══ Extrait du texte
La ligne de Cranach

par jms  -  11 Octobre 2013, 13:32  -  #Cranach

Lucas Cranach !

 

 Où il s’agît au départ d’une Eve longiligne sur fond noir avec un zeste d’…orange. La pomme et les cheveux roux sont les seuls touches vives et rougeoyantes de cette poupée du péché à la fois pulpeuse et… ascétique.

 

Car tout le paradoxe est là, dans cette ligne concise et insidieuse qui ondule autour des ventres et des petits culs rebondis et bien tendus, une ligne carcan qui épouse des formes pleines sans le moindre excès de graisse. On est loin de la pâte flamande, on a plutôt affaire à une exubérance… ascétique pour une mélodie en sol germanique. On y reviendra mais la danse et la coupure sous-tendent la peinture de Cranach.

Eve, Cranach, 1528

Eve, Cranach, 1528

Je l’entends encore,  Gainsbourg, nous parler de cette ligne… germanique. Je ne sais s’il ne dit pas plutôt « schleu », avec ce ton caractéristique qu’il prend tout en tordant sa bouche quand il… « clôt » ses phrases.

 

Les bouches bien ourlées n’échappent pas à la règle : fines elles sont bien plus arrogantes que pulpeuses.

 

Contours nets et tranchés, cette ligne n’est guère innocente et les visages poupons de ces poupées aux yeux en amande sont bien… pervers. Femmes vénéneuses que ces tentatrices vêtues de gaze transparente ou de robes aux couleurs riches et aux décolletés provocateurs, qui laissent percer des seins non pas plantureux mais… pointus comme les lames aiguisées de ses Judith et Lucrèce.

 

Quant aux fuseaux des cuisses, ce sont les colonnes du temple.
════
══ Données de l'exercice
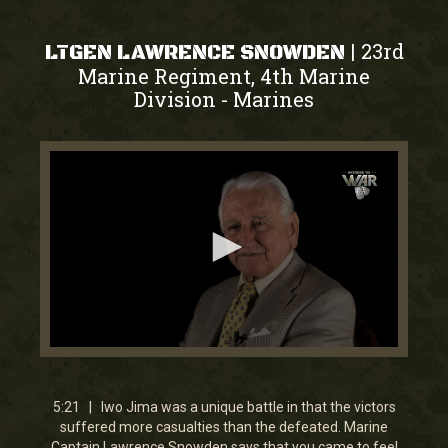
23rd
|
LTGEN LAWRENCE SNOWDEN
Marine Regiment, 4th Marine
Division
Marines
-
0
seconds
of
5
5:21 | Iwo Jima was a unique battle in that the victors
minutes,
suffered more casualties than the defeated. Marine
23
Captain Lawrence Snowden says that you came to feel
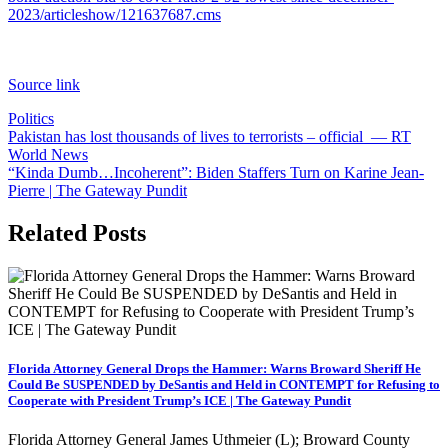
2023/articleshow/121637687.cms
Source link
Politics
Post
Pakistan has lost thousands of lives to terrorists – official — RT
World News
navigation
“Kinda Dumb…Incoherent”: Biden Staffers Turn on Karine Jean-
Pierre | The Gateway Pundit
Related Posts
Florida Attorney General Drops the Hammer: Warns Broward Sheriff He
Could Be SUSPENDED by DeSantis and Held in CONTEMPT for Refusing to
Cooperate with President Trump’s ICE | The Gateway Pundit
Florida Attorney General James Uthmeier (L); Broward County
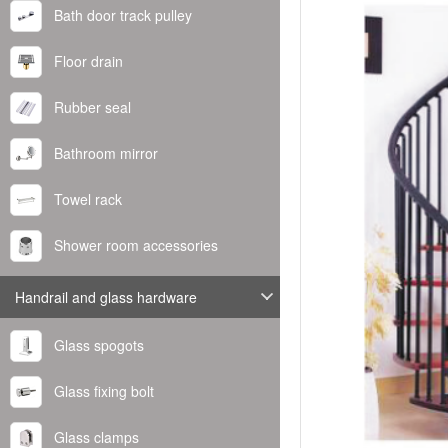
Bath door track pulley
Floor drain
Rubber seal
Bathroom mirror
Towel rack
Shower room accessories
Handrail and glass hardware
Glass spogots
Glass fixing bolt
Glass clamps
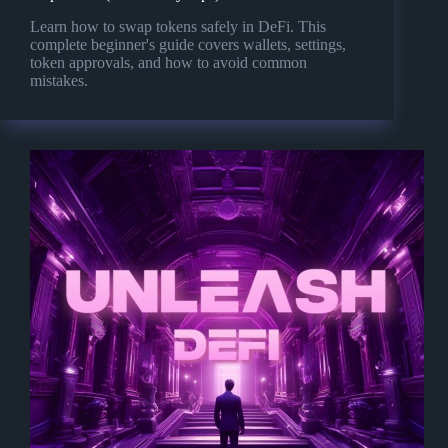
Learn how to swap tokens safely in DeFi. This
complete beginner's guide covers wallets, settings,
token approvals, and how to avoid common
mistakes.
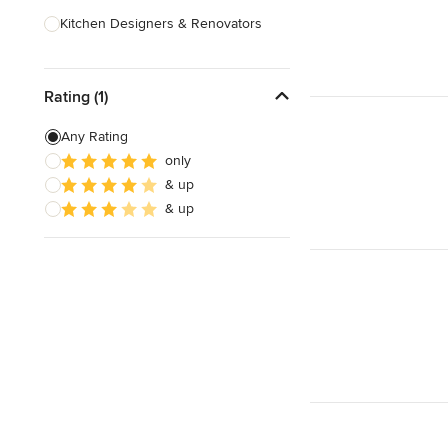
Kitchen Designers & Renovators
Design & Construction
Rating (1)
Bathroom Designers & Renovators
Joinery & Cabinet Makers
Any Rating
only
Furniture & Home Decor
& up
Tile, Stone & Benchtops
& up
Show All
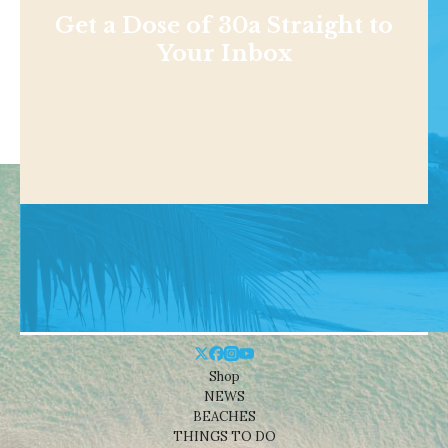
Get a Dose of 30a Straight to
Your Inbox
Shop
NEWS
BEACHES
THINGS TO DO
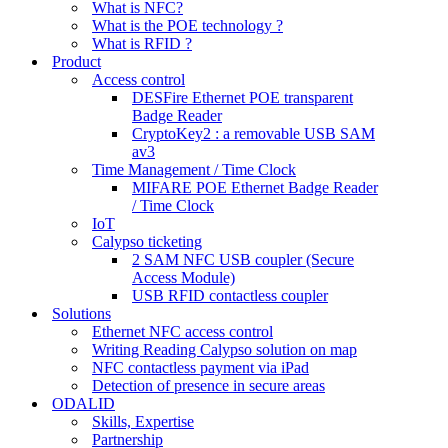
What is NFC?
What is the POE technology ?
What is RFID ?
Product
Access control
DESFire Ethernet POE transparent
Badge Reader
CryptoKey2 : a removable USB SAM
av3
Time Management / Time Clock
MIFARE POE Ethernet Badge Reader
/ Time Clock
IoT
Calypso ticketing
2 SAM NFC USB coupler (Secure
Access Module)
USB RFID contactless coupler
Solutions
Ethernet NFC access control
Writing Reading Calypso solution on map
NFC contactless payment via iPad
Detection of presence in secure areas
ODALID
Skills, Expertise
Partnership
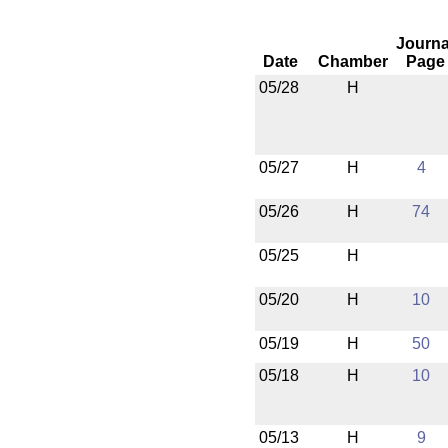
Journa
Date
Chamber
Page
05/28
H
05/27
H
4
05/26
H
74
05/25
H
05/20
H
10
05/19
H
50
05/18
H
10
05/13
H
9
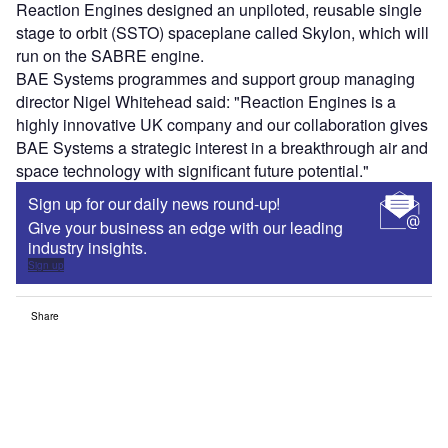
Reaction Engines designed an unpiloted, reusable single
stage to orbit (SSTO) spaceplane called Skylon, which will
run on the SABRE engine.
BAE Systems programmes and support group managing
director Nigel Whitehead said: "Reaction Engines is a
highly innovative UK company and our collaboration gives
BAE Systems a strategic interest in a breakthrough air and
space technology with significant future potential."
Sign up for our daily news round-up!
Give your business an edge with our leading
industry insights.
Sign up
Share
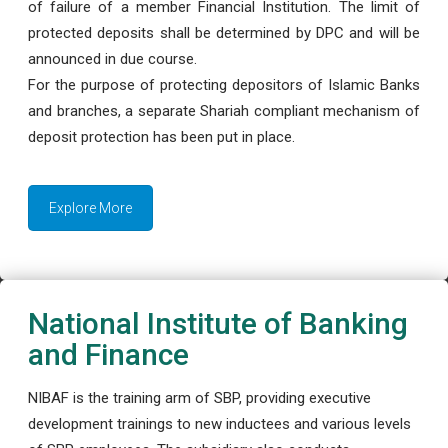
of failure of a member Financial Institution. The limit of
protected deposits shall be determined by DPC and will be
announced in due course.
For the purpose of protecting depositors of Islamic Banks
and branches, a separate Shariah compliant mechanism of
deposit protection has been put in place.
Explore More
National Institute of Banking
and Finance
NIBAF is the training arm of SBP, providing executive
development trainings to new inductees and various levels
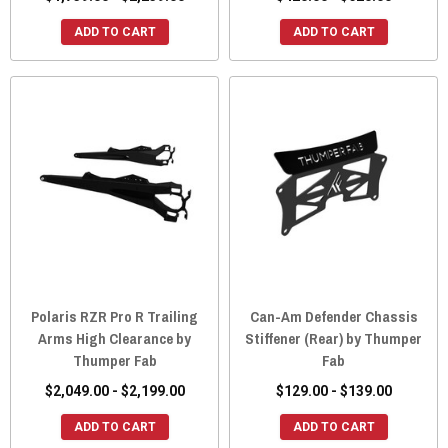
ADD TO CART
ADD TO CART
Polaris RZR Pro R Trailing
Can-Am Defender Chassis
Arms High Clearance by
Stiffener (Rear) by Thumper
Thumper Fab
Fab
$2,049.00 - $2,199.00
$129.00 - $139.00
ADD TO CART
ADD TO CART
════
[Questions d'étude]:
1) Résumez en deux phrases le texte consacré à la ligne de Cranach.
2) Reproduisez à l'identique, dans la liste, le passage qui s'ouvre sur la ligne contenant « of failure of » et se clôt sur la ligne contenant « NIBAF is the », ces deux lignes comprises.

[Liste des réponses]:
1) Le texte évoque une Ève de Cranach datée de 1528, longiligne sur fond noir, dont la pomme et les cheveux roux sont les seules touches vives. La ligne du peintre y est décrite comme concise et insidieuse, épousant des formes pleines sans le moindre excès de graisse, et comme une ligne guère innocente qui rend pervers les visages poupons de ces tentatrices vénéneuses.

2)
of failure of a member Financial Institution. The limit of
protected deposits shall be determined by DPC and will be
announced in due course.
For the purpose of protecting depositors of Islamic Banks
and branches, a separate Shariah compliant mechanism of
deposit protection has been put in place.
Explore More
National Institute of Banking
and Finance
NIBAF is the training arm of SBP, providing executive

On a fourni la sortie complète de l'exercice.